Oh Lord, You are our Father, we are the clay, and You are our Potter, and we are the work of Your hand.

Isaiah 64 :8
We are heading to the Reading Museum. It is in the distance with a clock tower. Let us go inside…

An Australian platypus from the late 19th Century. In the 17th century they thought this animal a hoax. Why?

They lay eggs, feed their young milk, use electroreception (detect electrical signals generated by other animals) and the spurs on the male’s legs can inject venom.

A poem should be as odd as a small cast – iron platypus.

Dean Young 1955 -2022 ( American poet)

This Albertross is 4 to 5 years old, possibly from South America in the early 20 th Century.

An Albertross can fly 1,000 miles in a single foraging trip. It can drink sea water , the salt travelling in its bloodstream and excreted through a special gland above their eyes. They lay one egg every two years.

Today school children are looking up at this bird in awe as am I.

These two animals from long ago are amongst other things now let’s go upstairs…

A Potter and a painter.
A Roman mosaic mounted on a wall and in the foreground a shapely
Alan Caiger – Smith creation.
Together, spectacularly complimentary but conceived so far apart in time.

Now for an unusual copy. A tapestry .

Elizabeth Wardle saw the Bayeux tapestry in Normandy and felt so strongly that England should have one that under her care 35 of the Leek Embroidery Society spent a year making a copy.

Notice the hawk carried by Harold.

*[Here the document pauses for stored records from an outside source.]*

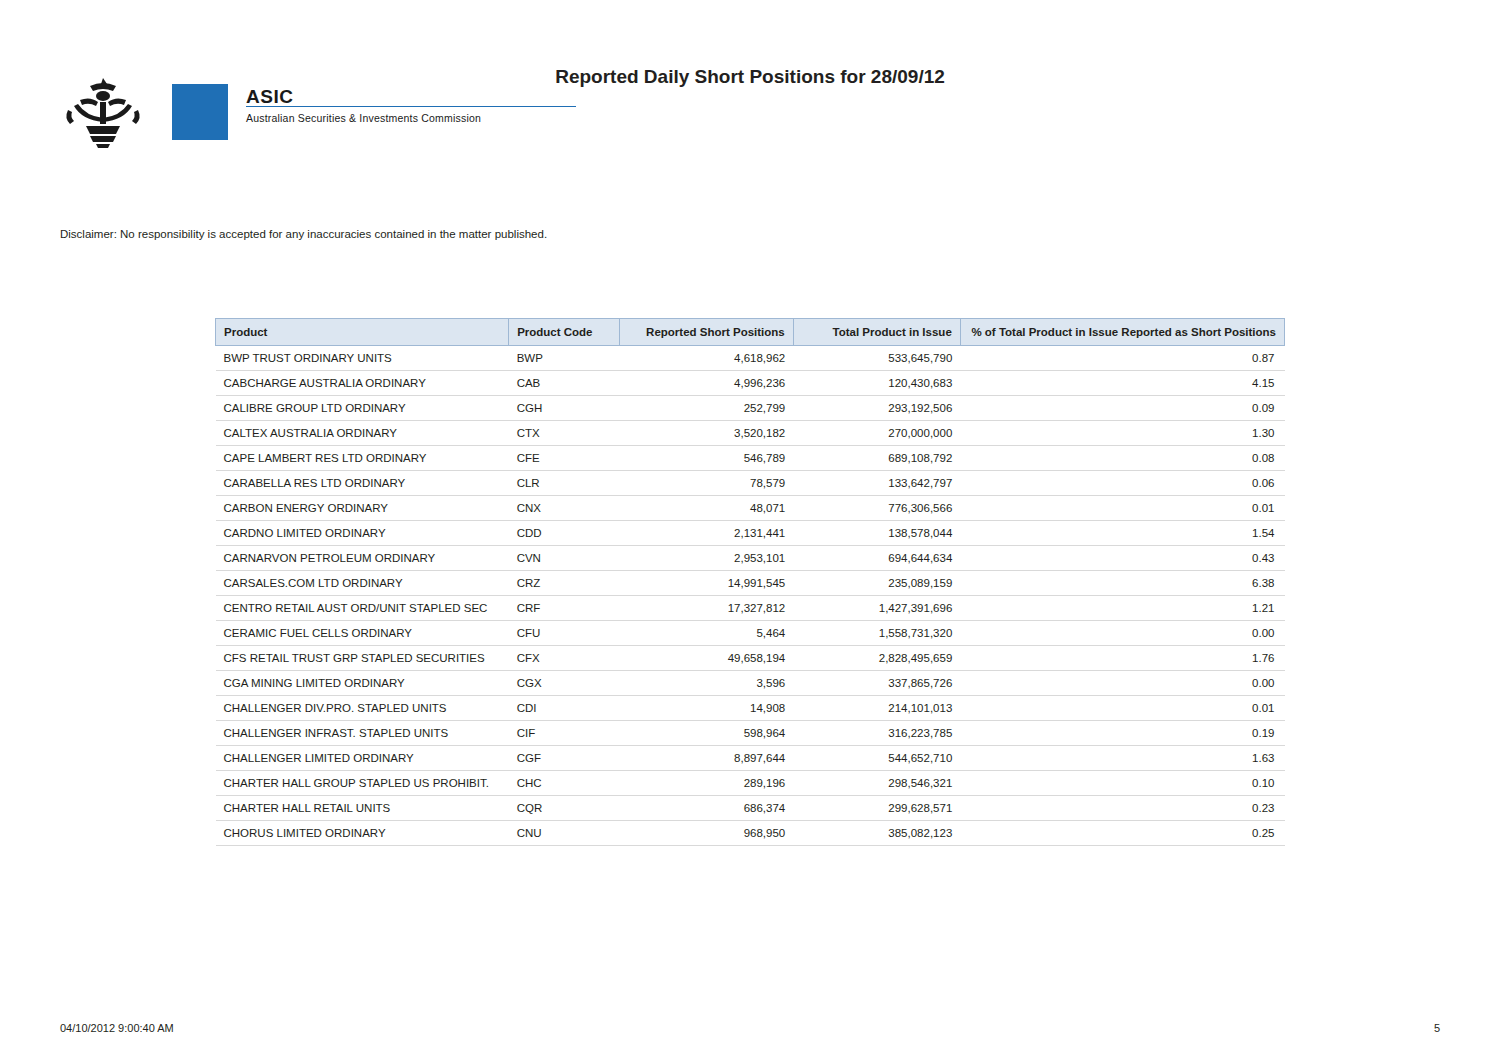ASIC
Australian Securities & Investments Commission
Reported Daily Short Positions for 28/09/12
Disclaimer: No responsibility is accepted for any inaccuracies contained in the matter published.
| Product | Product Code | Reported Short Positions | Total Product in Issue | % of Total Product in Issue Reported as Short Positions |
| --- | --- | --- | --- | --- |
| BWP TRUST ORDINARY UNITS | BWP | 4,618,962 | 533,645,790 | 0.87 |
| CABCHARGE AUSTRALIA ORDINARY | CAB | 4,996,236 | 120,430,683 | 4.15 |
| CALIBRE GROUP LTD ORDINARY | CGH | 252,799 | 293,192,506 | 0.09 |
| CALTEX AUSTRALIA ORDINARY | CTX | 3,520,182 | 270,000,000 | 1.30 |
| CAPE LAMBERT RES LTD ORDINARY | CFE | 546,789 | 689,108,792 | 0.08 |
| CARABELLA RES LTD ORDINARY | CLR | 78,579 | 133,642,797 | 0.06 |
| CARBON ENERGY ORDINARY | CNX | 48,071 | 776,306,566 | 0.01 |
| CARDNO LIMITED ORDINARY | CDD | 2,131,441 | 138,578,044 | 1.54 |
| CARNARVON PETROLEUM ORDINARY | CVN | 2,953,101 | 694,644,634 | 0.43 |
| CARSALES.COM LTD ORDINARY | CRZ | 14,991,545 | 235,089,159 | 6.38 |
| CENTRO RETAIL AUST ORD/UNIT STAPLED SEC | CRF | 17,327,812 | 1,427,391,696 | 1.21 |
| CERAMIC FUEL CELLS ORDINARY | CFU | 5,464 | 1,558,731,320 | 0.00 |
| CFS RETAIL TRUST GRP STAPLED SECURITIES | CFX | 49,658,194 | 2,828,495,659 | 1.76 |
| CGA MINING LIMITED ORDINARY | CGX | 3,596 | 337,865,726 | 0.00 |
| CHALLENGER DIV.PRO. STAPLED UNITS | CDI | 14,908 | 214,101,013 | 0.01 |
| CHALLENGER INFRAST. STAPLED UNITS | CIF | 598,964 | 316,223,785 | 0.19 |
| CHALLENGER LIMITED ORDINARY | CGF | 8,897,644 | 544,652,710 | 1.63 |
| CHARTER HALL GROUP STAPLED US PROHIBIT. | CHC | 289,196 | 298,546,321 | 0.10 |
| CHARTER HALL RETAIL UNITS | CQR | 686,374 | 299,628,571 | 0.23 |
| CHORUS LIMITED ORDINARY | CNU | 968,950 | 385,082,123 | 0.25 |
04/10/2012 9:00:40 AM 5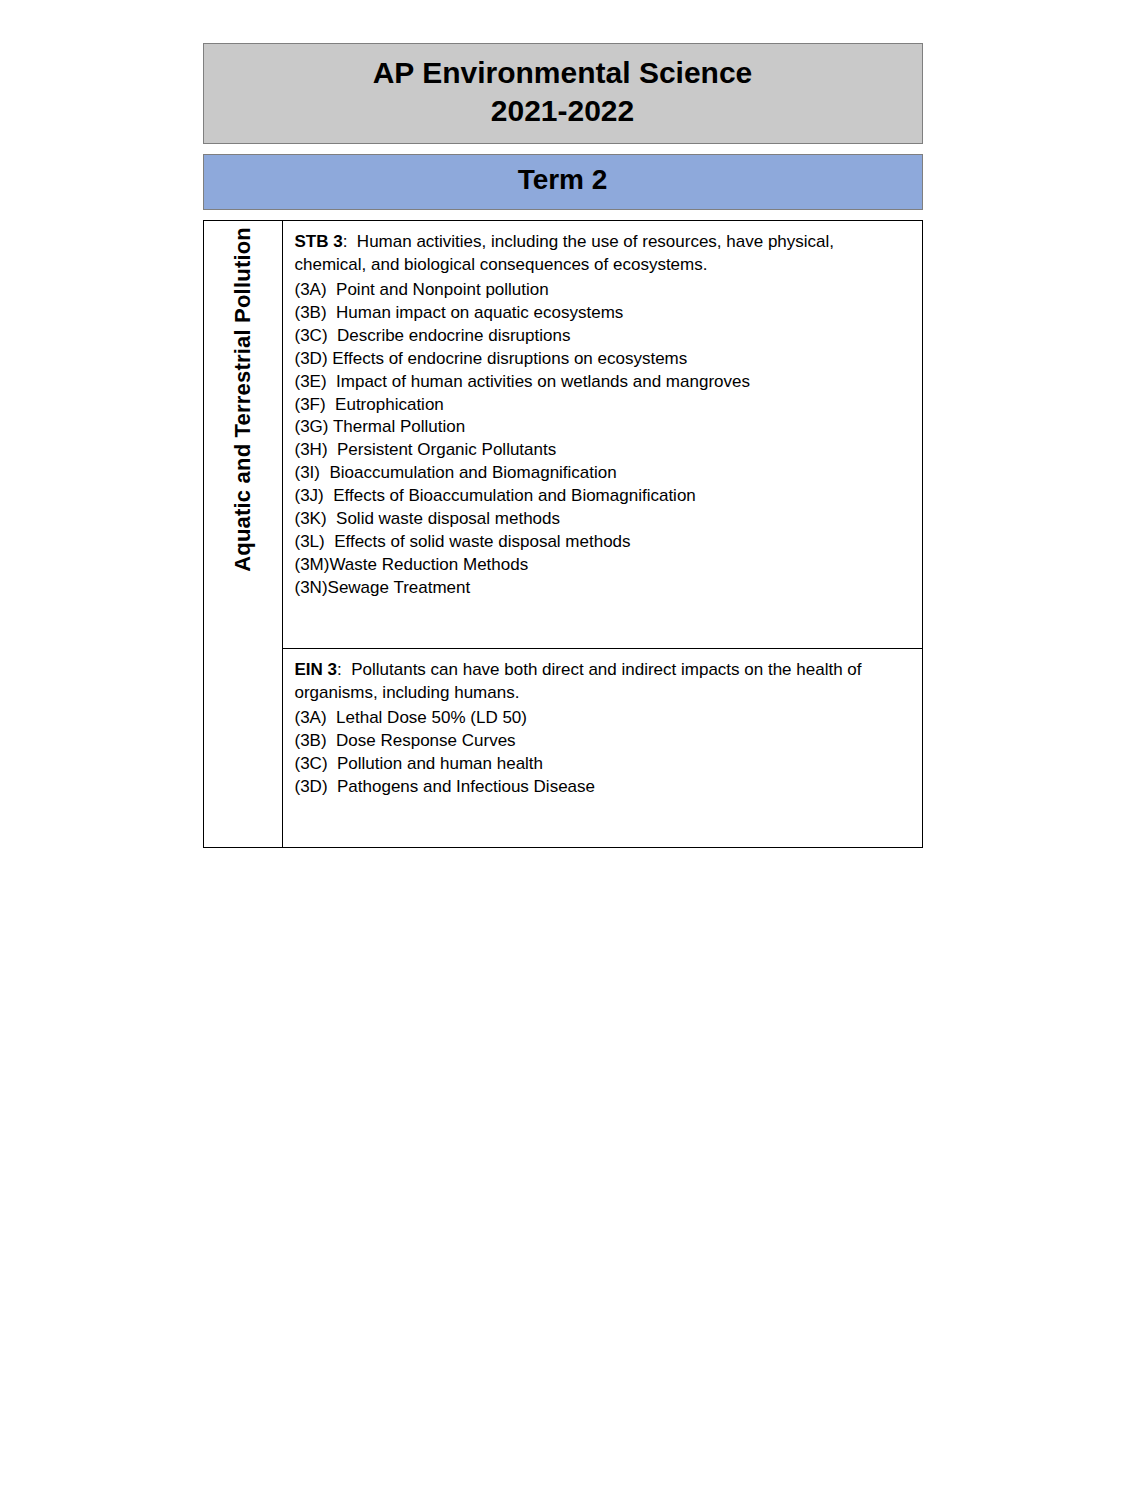AP Environmental Science
2021-2022
Term 2
| Aquatic and Terrestrial Pollution | STB 3 : Human activities, including the use of resources, have physical, chemical, and biological consequences of ecosystems. (3A) Point and Nonpoint pollution (3B) Human impact on aquatic ecosystems (3C) Describe endocrine disruptions (3D) Effects of endocrine disruptions on ecosystems (3E) Impact of human activities on wetlands and mangroves (3F) Eutrophication (3G) Thermal Pollution (3H) Persistent Organic Pollutants (3I) Bioaccumulation and Biomagnification (3J) Effects of Bioaccumulation and Biomagnification (3K) Solid waste disposal methods (3L) Effects of solid waste disposal methods (3M)Waste Reduction Methods (3N)Sewage Treatment |
| EIN 3 : Pollutants can have both direct and indirect impacts on the health of organisms, including humans. (3A) Lethal Dose 50% (LD 50) (3B) Dose Response Curves (3C) Pollution and human health (3D) Pathogens and Infectious Disease |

The bird is with him quite often in different scenes.

As John Burnside said: ‘ Anyone who has ever stopped to watch a hawk in flight will know that this is one of the natural world’s elegant phenomena.’ These important people must have felt this bird enhanced their presence.

Here is a potted story told in the embroided pictures on 70m of linen.

Edward the king of England has no heirs he appoints Harold. Harald Hardrada, a Norwegian and William both want the throne and are in opposition. The tapestry shows the battles. The cutting down of trees to build ships, the horses in battle the death of Harald in a battle with Harold, then the 1066 battle between William the Duke of Normandy where Harold is defeated. William is then crowned the third King of England.

The tapestry is careful in its detail. An embroidery made in 1885/6 a careful neat copy.

A battle scene.
A viking sword taken from the Thames.

A small free museum, filled with objects of interest. Time enjoyed. Thank you for sharing a little of what I saw.

Sandy 🙂

Here are a few thoughts about life as a tapestry.

The mind is like a richly woven tapestry in woven the colours are distilled from the experiences of the senses, and the design drawn from the convolutions of the intellect.

Carson Mc Cullers (1917-1967 American novelist, poet ,writer.)

We look at life from the back side of the tapestry. And most of the time, what we see is loose threads, tangle knots and the like. But occasionally, God’s light shines through the tapestry, and we get a glimpse of the larger design with God weaving together the darks and the lights of existence.

John Piper 1946 ( American New Testament Scholar)

16 thoughts on “Reading Museum

    1. It’ s a pleasure. I should have spent more time on this post as it had so much to give but I was really tired. Isn’t it wonderful that we are given a garment we don’t sew it ourselves. Have a good day.

    1. Yes , it is interesting ,small and really full. We will soon be walking where there was a Roman dig and this museum had the finds from there as well. So I am looking forward to sharing that too. The mosaic Roman floor on the wall was from there.